Cannabidiol is metabolized primarily in the liver by CYP450, CYP3A4, and CYP2C19 enzymes, for example. Cannabidiol and its metabolites are then excreted mainly in the stool, to a lesser extent in the urine - the half-life is about 9 hours, which means that after these 9 hours, cannabidiol is half excreted from the body.

Interactions

Cannabidiol as an active ingredient may interact with the following drugs/groups of drugs:

• CYP3A4/ CYP2C19 inducers such as rifampicin, carbamazepine, enzulatamide, mitotane, and St. John's wort may decrease the effectiveness of cannabidiol.
• Antiepileptic drugs may result in increased effects and side effects with cannabidiol, so monitoring is required with concomitant use.
• UGT inhibitors may increase the efficacy of cannabidiol, so dose reduction may need to be ordered with concomitant use.
• Clobazam increases effects such as drowsiness when taken concomitantly with cannabidiol.

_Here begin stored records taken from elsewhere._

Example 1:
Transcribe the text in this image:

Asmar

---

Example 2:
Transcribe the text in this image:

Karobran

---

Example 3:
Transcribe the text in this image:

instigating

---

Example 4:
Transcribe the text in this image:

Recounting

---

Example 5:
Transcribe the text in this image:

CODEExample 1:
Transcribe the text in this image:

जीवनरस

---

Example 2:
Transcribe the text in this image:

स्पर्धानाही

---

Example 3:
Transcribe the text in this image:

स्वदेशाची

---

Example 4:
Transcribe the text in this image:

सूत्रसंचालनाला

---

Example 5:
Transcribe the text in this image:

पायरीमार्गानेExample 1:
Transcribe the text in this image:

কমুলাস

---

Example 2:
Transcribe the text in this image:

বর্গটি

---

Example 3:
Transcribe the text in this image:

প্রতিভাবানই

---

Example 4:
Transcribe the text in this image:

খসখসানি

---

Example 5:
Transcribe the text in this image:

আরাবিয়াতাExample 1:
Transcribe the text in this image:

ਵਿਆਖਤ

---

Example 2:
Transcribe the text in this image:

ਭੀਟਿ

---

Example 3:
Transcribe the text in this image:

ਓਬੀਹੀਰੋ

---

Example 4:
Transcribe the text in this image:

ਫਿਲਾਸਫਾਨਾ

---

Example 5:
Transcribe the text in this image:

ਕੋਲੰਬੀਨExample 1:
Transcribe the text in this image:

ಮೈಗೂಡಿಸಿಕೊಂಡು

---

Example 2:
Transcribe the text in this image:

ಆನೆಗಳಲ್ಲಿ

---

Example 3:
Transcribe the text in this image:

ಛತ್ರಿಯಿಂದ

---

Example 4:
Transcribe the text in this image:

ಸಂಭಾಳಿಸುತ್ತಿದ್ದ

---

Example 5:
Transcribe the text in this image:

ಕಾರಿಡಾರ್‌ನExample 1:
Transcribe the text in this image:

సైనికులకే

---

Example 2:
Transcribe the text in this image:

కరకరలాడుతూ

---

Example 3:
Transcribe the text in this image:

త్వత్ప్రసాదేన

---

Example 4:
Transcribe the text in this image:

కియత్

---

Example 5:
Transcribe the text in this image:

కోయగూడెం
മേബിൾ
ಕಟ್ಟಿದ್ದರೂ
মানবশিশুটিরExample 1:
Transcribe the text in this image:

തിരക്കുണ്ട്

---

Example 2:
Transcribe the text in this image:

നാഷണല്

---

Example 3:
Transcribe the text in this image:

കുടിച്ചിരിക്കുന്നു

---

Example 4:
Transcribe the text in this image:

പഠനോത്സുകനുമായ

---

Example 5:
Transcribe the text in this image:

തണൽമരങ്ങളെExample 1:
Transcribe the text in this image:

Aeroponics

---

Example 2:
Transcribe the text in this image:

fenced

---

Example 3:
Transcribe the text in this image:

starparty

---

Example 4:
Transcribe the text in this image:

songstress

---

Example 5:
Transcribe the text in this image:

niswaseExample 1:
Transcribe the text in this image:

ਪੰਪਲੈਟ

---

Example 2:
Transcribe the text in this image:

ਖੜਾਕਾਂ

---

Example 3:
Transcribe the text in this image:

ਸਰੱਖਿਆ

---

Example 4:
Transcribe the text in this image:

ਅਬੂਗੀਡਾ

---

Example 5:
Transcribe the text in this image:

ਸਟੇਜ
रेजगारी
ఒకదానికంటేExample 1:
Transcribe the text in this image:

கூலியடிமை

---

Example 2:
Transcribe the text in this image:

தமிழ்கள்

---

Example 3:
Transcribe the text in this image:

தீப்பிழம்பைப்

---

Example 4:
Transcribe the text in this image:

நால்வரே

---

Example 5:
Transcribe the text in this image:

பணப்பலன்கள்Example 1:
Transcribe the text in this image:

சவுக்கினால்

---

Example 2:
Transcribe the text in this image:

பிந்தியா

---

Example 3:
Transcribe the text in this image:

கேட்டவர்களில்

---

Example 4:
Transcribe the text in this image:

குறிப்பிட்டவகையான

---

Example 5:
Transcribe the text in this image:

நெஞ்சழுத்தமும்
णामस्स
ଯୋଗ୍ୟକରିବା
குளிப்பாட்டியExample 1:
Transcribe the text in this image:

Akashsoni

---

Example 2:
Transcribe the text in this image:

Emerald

In that case, the dose of clobazam should be decreased.
• Valproate increases transaminase enzyme levels when taken concomitantly with cannabidiol; it also increases the risk of diarrhea (diarrhea) and decreased appetite.
• Stiripentol may cause adverse side effects when combined with cannabidiol.
• Lamotrigine may have increased levels when used concomitantly with cannabidiol.
• Based on in vitro data, interactions may occur with concomitant use of CBD with CYP1A2 substrates (e.g., theophylline, caffeine, tizanidine), CYP2B6 substrates (e.g. Bupropion, efavirenz), CYP2C8 substrates (repaglinide), CYP2C9 (e.g., warfarin), UGT1A9 substrates (e.g., propofol, fenofibrate), and UGT2B7 substrates (e.g., gemfibrozil, morphine, lorazepam).
• In vitro data have likewise shown that cannabidiol inhibits CYP2C19 substrates, which may result in increased levels of drugs metabolized by this enzyme.

Contraindications & precautions

• Epidyolex should not be taken in case of hypersensitivity to the active ingredient cannabidiol or any other component of the formulation.
• Phenytoin has a narrow therapeutic range, therefore caution should be exercised when combined with cannabidiol.
• Epidyolex has been shown to cause elevated liver enzyme levels, which may subsequently result in liver injury. Increased transaminase levels are an indication of this and should therefore be monitored during treatment.
• Suicidal thoughts as well as risks of injury may occur during treatment with Epidyolex. In this case the doctor should be consulted immediately.

Side effects

The most common side effects of cannabidiol include:

• Somnolence
• decreased appetite
• diarrhea
• fever
• fatigue
• Vomiting

Other side effects that may be common include:

• Pneumonia
• Urinary tract infections
• irritability, aggression
• lethargy (listlessness), seizures
• Cough

Pregnancy and lactation

Due to insufficient studies and data, the exact effect of cannabidiol on pregnant women is unknown. Therefore, for safety reasons, use during pregnancy is not recommended. Likewise, it is not known whether cannabidiol and its metabolites can pass into breast milk or what effects it might have on the infant. Therefore, it is also not recommended to use cannabidiol during breastfeeding unless absolutely necessary and prescribed by a physician.